Question

What is the molarity of a nitric acid solution if 49.90 mL of a 0.01 KOH solution is needed to neutralize 20.00 mL of the acid solution?

Answer 1

The question requires us to calculate the molarity (or molar concentration) of a HNO3 solution, given the volume and concentration of a KOH solution used to neutralize a given volume of the acid.

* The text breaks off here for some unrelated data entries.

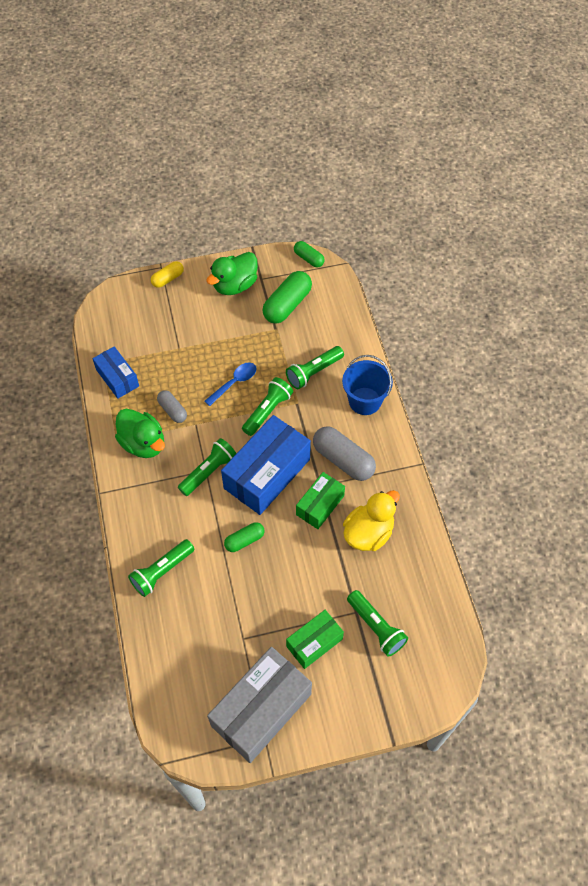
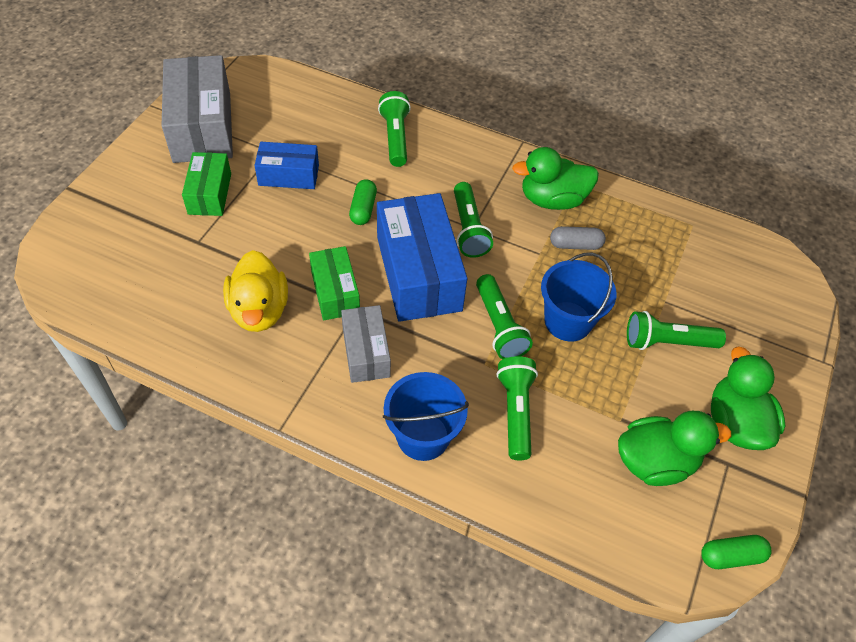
camera: 125 degrees right, 5 degrees down
blue box [93,346,139,399] -> blue box moved to [254,142,319,189]
yellow capsule [151,261,184,288] -> none
blue spoon [205,362,256,406] -> blue bucket [541,253,616,342]
green capsule [262,271,312,324] -> green duck [618,411,731,486]
grey capsule [313,426,376,481] -> grey box [341,305,391,383]
green flashlight [347,590,408,657] -> green flashlight moved to [627,311,726,350]

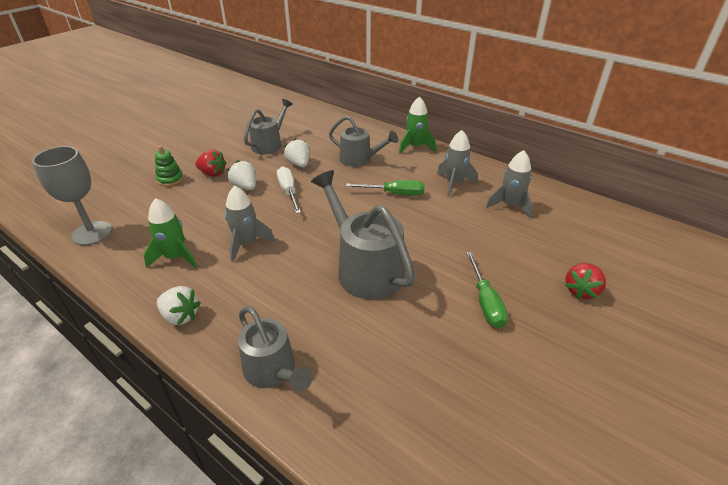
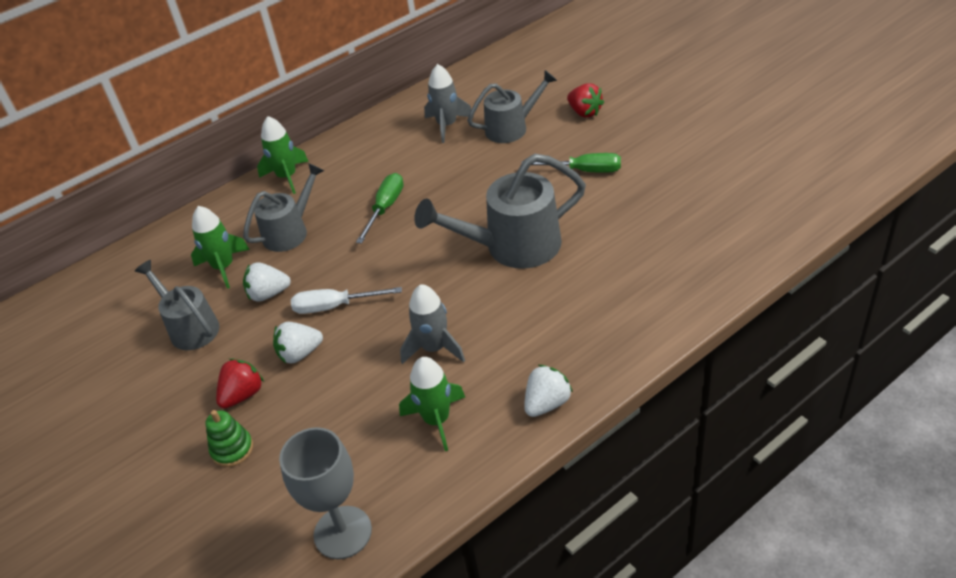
camera: 70 degrees left, 5 degrees up
grey watering can [238,306,313,391] -> grey watering can moved to [467,70,557,143]
grey rocket [437,130,477,197] -> none
none -> green rocket [191,206,250,289]

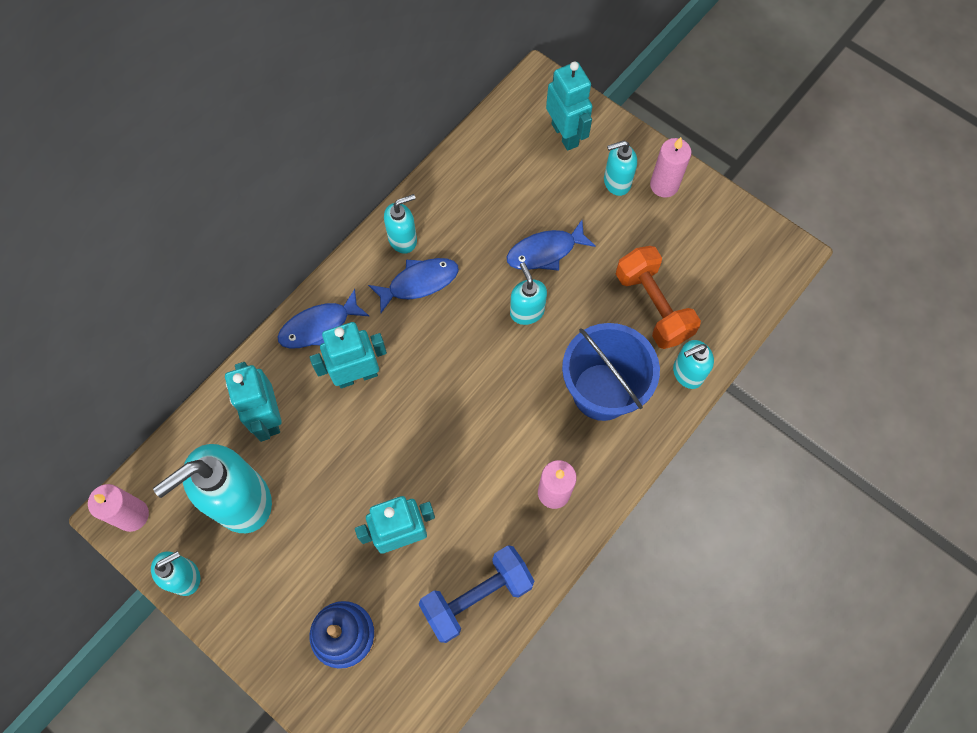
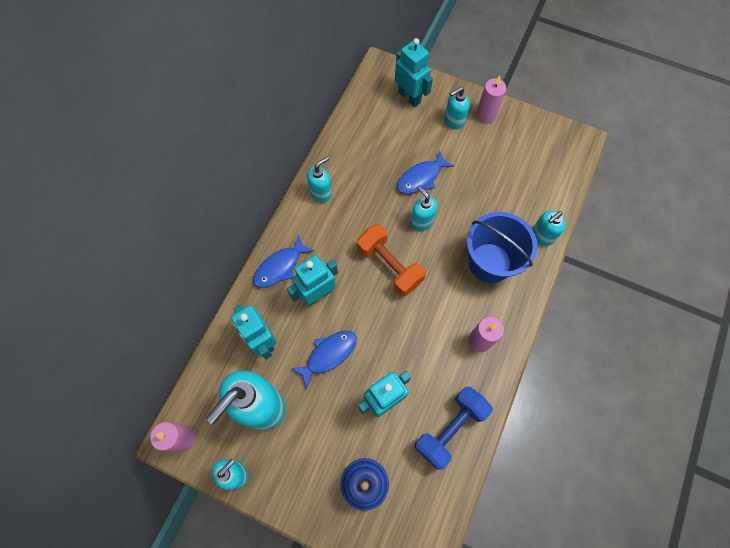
camera: 15 degrees left, 0 degrees up
blue fish [368,258,459,313] -> blue fish moved to [291,331,357,389]
orange dumbbell [616,246,701,349] -> orange dumbbell moved to [357,224,426,296]

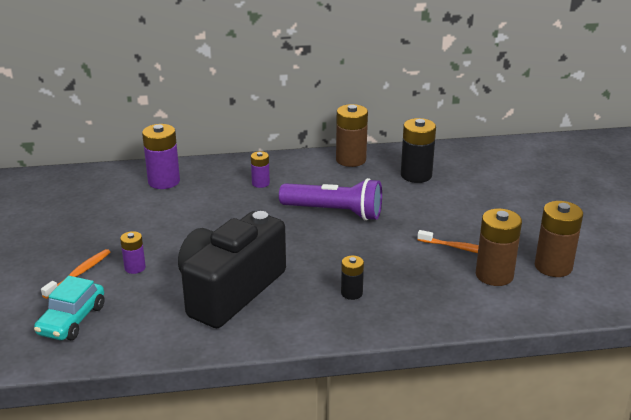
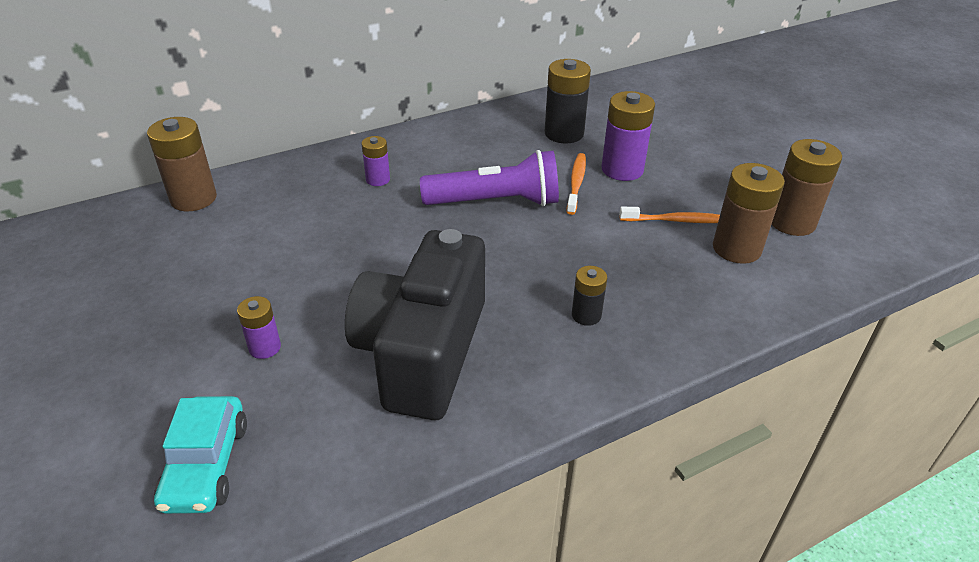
camera: 20 degrees left, 10 degrees up
orange toothbrush [41,249,111,299] -> orange toothbrush moved to [566,153,586,215]
purple battery [142,124,180,189] -> purple battery moved to [601,91,655,181]
brown battery [336,104,368,167] -> brown battery moved to [147,117,217,211]

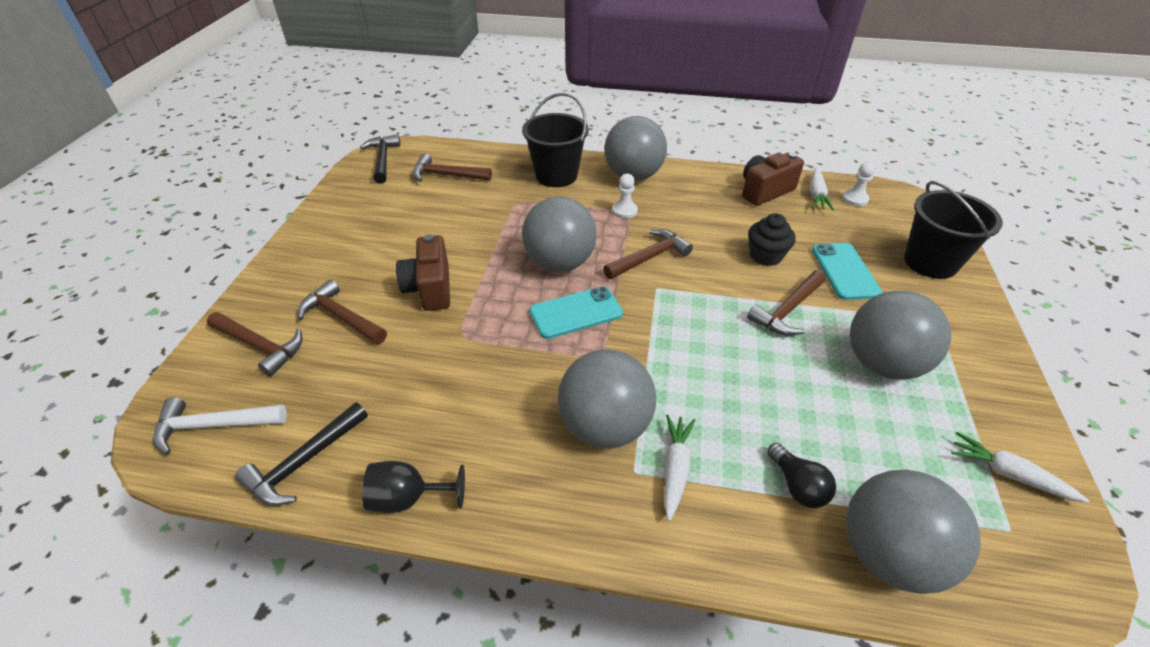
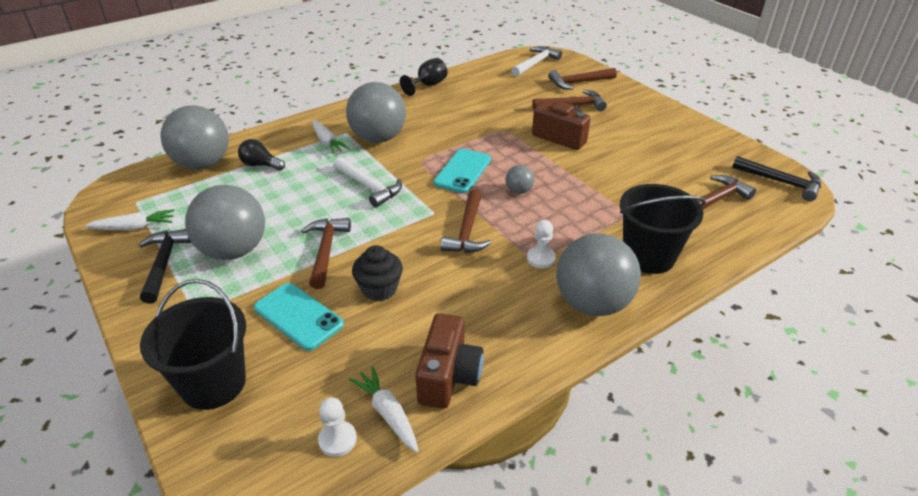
camera: 135 degrees right, 5 degrees down
black hammer [235,402,368,506] -> black hammer moved to [139,229,192,304]
grey ball [522,196,597,272] -> grey ball [505,165,534,194], size x0.44
none -> white hammer [333,157,402,208]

The following information was provided by the question:

molarity of KOH solution = M(KOH) = 0.01 M = 0.01 mol/L

volume of KOH solution = V(KOH) = 49.90 mL

volume of HNO3 solution = V(HNO3) = 20.00 mL

To answer this question, we need to take a look at the neutralization reaction between HNO3 and KOH:

HNO3 + KOH -> KNO3 + H2O

From the reaction, we have that 1 mol of HNO3 is necessary to neutralize 1 mol of KOH. With this information, we can write that, to achieve complete neutralization:

number of moles of HNO3 = number of moles of KOH

Since the molarity of a solution is given by the following equation:

`\text{molarity = }\frac{\text{number of moles (mol)}}{volume\text{ of solution (L)}}\to M=(n)/(V)`

We can rearrange it to:

`n=M* V`

And we can also write the equality between the number of moles of HNO3 and KOH as:

`n_(HNO_3)=n_(KOH)\to M_(HNO_3)* V_(HNO_3)=M_(KOH)* V_(KOH)`

And, since the concentration of KOH was provided, as well as the volumes of HNO3 and KOH necessary to achieve neutralization, we can apply these values to calculate the molarity of HNO3 using the equation above:

`M_(HNO_3)* V_(HNO_3)=M_(KOH)* V_(KOH)\to M_(HNO_3)=(M_(KOH)* V_(KOH))/(V_(HNO_3))`
`M_(HNO_3)=\frac{(0.01\text{ mol/L)}*(49.90\text{ mL)}}{(20.00\text{ mL)}}=0.02495\text{ mol/L}`

Therefore, the molarity of the nitric acid solution is equal to 0.02495 mol/L.